Theory

The words of the dialogue blocks are based on the foundations of the dialogue – previously understood and structured. Notable writers, thinkers and researchers in the theoretical background of dialogue blocks are the ancient Greek philosopher Plato, the father of dialogue philosophy Martin Buber, the developer of dialogical management of organizations William Isaacs and Jukka Hankamäki, who studied the philosophy of dialogue.

Dialogue is often understood in everyday language as discussion. However, dialogue is much broader than just discussion. The core of dialogue consists of striving for consensus and is free from slander, manipulation, and persuasion. That is why dialogue cannot always be achieved. In fact, it is much rarer than we would like to believe.

Dialogue does not come true by itself. It always requires reciprocity on the part of the parties. Settling into a dialogical relationship requires self-recognition and requires the courage to accept the other as an equal being, as he is. The dialogical connection is free of goals and purposes. In a dialogical reciprocal relationship, the other is not used as a tool or advantage. The purpose of dialogue is not to mediate or make similar.
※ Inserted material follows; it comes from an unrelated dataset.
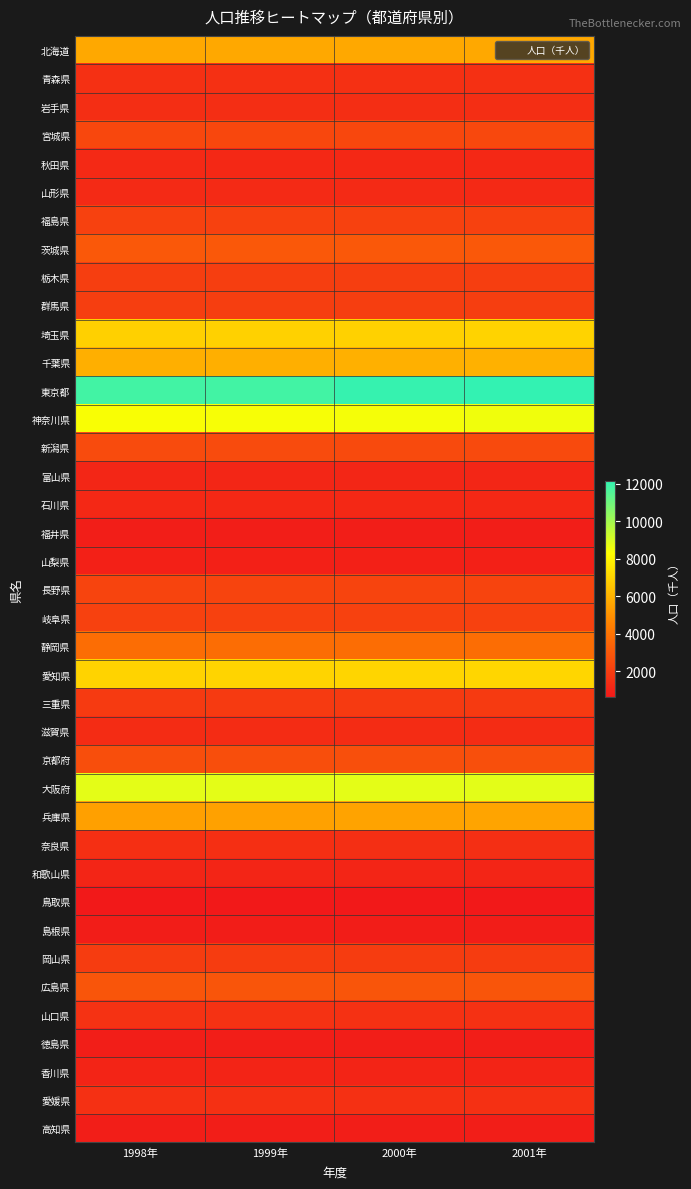

What is the minimum value shown in the chart?

613.0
On the contrary, in a dialogical context, difference and differences become humanly true and accepted. In a dialogical context, the parties allow the other to influence themselves.

Dialogue is more of a way than a method that could be introduced as needed. There is no right style or working recipe to start a dialogue. It starts with yourself. Dialogue requires taking responsibility for one’s own thinking and not just one’s own reactions.